Em relação ao projeto em discussão no Senado, Natália vê poucas chances de ser aprovado. Segundo ela, as ameaças aos senadores contrários à proposta foram muito graves.
“É o momento de rever a proposta e acho que tivemos nesse processo uma situação muito grave - senadores contrários receberem ameaças que foram registradas na polícia legislativa. Estamos em um momento que não é propício, tanto o conteúdo como o debate que está sendo conduzido, precisam ser revistos”, explicou.
Cenário político não favorece votação do projeto
Cientistas políticos ouvidos pela Gazeta do Povo avaliam que a polarização política é um dos fatores que devem atrapalhar a votação do projeto sobre as armas no Senado.
“O cenário político não permite um debate com grau de maturidade elevado. É um debate muito sensível, pois tem repercussão sobre muitas áreas. E independente do posicionamento ser contrário ou favorável, é preciso travar o debate com ouvidos abertos. E o cenário atual, a meu ver, não permite que a pessoa esteja disposta a mudar de opinião”, explicou o advogado e cientista político Nauê de Azevedo.
Para Azevedo, as eleições comprometem debates importantes no Congresso e a questão das armas ainda deve ser apontada como uma bandeira eleitoral entre diversos grupos políticos contra ou a favor.
“Tem uma agenda congestionada por conta das eleições, muitos parlamentares estão em campanha e não há tempo para colocar em pauta da forma que precisa ser colocado. É um tema polêmico demais”, disse.
O cientista político Rócio Barreto, diretor da Royal Politics Consultoria e Mkt Político, reforça que em ano eleitoral, dificilmente são aprovados projetos de grande repercussão. Segundo ele, o Senado tem cautela na análise de propostas polêmicas.
“Na Câmara, votam praticamente quase tudo que há de interesse ou que causa comoção. Já o Senado tem uma preocupação maior com essas questões. Então, nesse período eleitoral não haverá a votação. Possivelmente, fique para depois das eleições e mesmo assim, a depender do resultado da eleição”, explicou Barreto.

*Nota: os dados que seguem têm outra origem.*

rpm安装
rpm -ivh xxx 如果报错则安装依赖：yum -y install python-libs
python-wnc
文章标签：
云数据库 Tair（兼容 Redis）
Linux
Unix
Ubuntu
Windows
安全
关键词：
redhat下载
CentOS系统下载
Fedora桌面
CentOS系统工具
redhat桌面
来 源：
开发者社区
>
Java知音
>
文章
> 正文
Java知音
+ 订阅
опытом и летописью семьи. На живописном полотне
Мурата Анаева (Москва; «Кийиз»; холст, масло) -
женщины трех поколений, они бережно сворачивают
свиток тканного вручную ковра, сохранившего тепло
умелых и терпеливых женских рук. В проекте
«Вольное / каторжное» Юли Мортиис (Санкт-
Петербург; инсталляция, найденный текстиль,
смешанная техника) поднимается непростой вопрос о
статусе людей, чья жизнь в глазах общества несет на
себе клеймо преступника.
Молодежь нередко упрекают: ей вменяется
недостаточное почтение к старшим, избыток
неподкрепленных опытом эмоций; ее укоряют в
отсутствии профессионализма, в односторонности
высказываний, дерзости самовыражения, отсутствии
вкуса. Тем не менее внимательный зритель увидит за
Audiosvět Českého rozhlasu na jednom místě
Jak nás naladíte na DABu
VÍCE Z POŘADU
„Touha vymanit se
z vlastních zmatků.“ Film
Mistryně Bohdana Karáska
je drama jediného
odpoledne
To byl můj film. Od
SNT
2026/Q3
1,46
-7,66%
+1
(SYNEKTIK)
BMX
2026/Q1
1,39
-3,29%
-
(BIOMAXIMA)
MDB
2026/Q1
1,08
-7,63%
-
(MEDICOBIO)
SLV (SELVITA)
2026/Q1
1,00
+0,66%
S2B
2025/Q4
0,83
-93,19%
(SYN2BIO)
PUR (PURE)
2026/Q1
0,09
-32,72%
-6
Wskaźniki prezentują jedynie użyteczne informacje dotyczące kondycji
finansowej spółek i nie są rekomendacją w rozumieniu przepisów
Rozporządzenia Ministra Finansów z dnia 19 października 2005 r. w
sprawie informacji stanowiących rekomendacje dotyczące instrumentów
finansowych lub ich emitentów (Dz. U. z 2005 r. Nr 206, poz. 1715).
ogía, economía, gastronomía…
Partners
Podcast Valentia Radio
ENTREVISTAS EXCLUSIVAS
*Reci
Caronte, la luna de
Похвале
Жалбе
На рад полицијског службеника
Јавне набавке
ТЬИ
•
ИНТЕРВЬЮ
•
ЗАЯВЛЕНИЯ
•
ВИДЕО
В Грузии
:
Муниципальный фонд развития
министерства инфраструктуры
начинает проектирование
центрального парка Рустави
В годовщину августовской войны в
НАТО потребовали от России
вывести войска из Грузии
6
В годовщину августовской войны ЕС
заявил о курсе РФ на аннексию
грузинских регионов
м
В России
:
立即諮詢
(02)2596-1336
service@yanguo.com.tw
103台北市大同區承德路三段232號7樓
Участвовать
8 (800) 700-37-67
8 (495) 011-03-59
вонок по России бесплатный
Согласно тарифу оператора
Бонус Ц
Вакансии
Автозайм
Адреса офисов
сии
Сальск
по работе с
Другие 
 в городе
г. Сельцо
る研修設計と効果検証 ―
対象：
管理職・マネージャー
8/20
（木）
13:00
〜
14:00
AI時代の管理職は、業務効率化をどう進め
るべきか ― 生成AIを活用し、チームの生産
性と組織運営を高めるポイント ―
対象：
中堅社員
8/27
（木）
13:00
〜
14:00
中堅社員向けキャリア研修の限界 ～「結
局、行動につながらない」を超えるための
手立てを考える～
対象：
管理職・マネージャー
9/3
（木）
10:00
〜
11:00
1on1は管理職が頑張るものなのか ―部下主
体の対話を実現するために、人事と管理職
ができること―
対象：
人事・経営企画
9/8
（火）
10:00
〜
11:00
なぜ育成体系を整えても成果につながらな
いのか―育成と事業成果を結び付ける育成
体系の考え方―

Por outro lado, Paulo Kramer, doutor em Ciência Política, lembrou que a maioria da população se posicionou a favor do comércio de armas de fogo e munições na época do referendo sobre o Estatuto do Desarmamento, em 2005. Kramer analisa o cenário como “um longo divórcio entre lideranças formadoras de opinião e a massa que tem opiniões divergentes ao projeto”.
“Se os parlamentares representam o povo deveriam estar sintonizados com a vontade da maioria da população - que por esse referendo mostrou ser favorável ao armamento e não ao desarmamento. Agora, se vai ser votado ou não por conta das polêmicas, não dá ainda pra dizer”, disse.
Em um editorial publicado em 2019, a Gazeta do Povo reforçou que o ideal é uma sociedade desarmada com um poder público eficiente no combate ao crime, mas, no cenário brasileiro, alguma possibilidade de acesso às armas para autodefesa precisa existir.
“Nossa opção pelo desarmamento se baseia na convicção de que armar a população não é a solução para os problemas da segurança pública, que exigem ação especializada; de que não existe um direito geral à posse e ao uso de armas; e de que uma sociedade armada, especialmente quando a recente polarização desafia o conceito do brasileiro cordial, é um risco que não gostaríamos de correr”, diz trecho do editorial.